- **Data listing**:
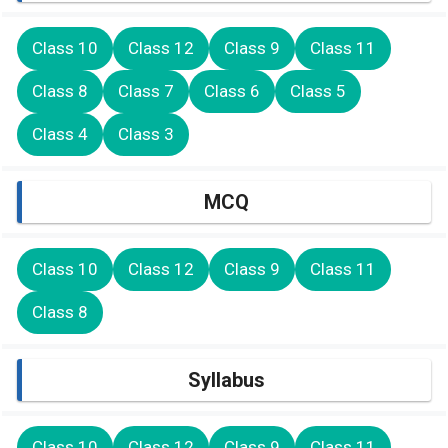
Class 10
Class 12
Class 9
Class 11
Class 8
Class 7
Class 6
Class 5
Class 4
Class 3
MCQ
Class 10
Class 12
Class 9
Class 11
Class 8
Syllabus
Class 10
Class 12
Class 9
Class 11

- **Work request**:
As you output the material, omit the pictures but alter nothing else.

- **Completed task**:
Class 10
Class 12
Class 9
Class 11
Class 8
Class 7
Class 6
Class 5
Class 4
Class 3
MCQ
Class 10
Class 12
Class 9
Class 11
Class 8
Syllabus
Class 10
Class 12
Class 9
Class 11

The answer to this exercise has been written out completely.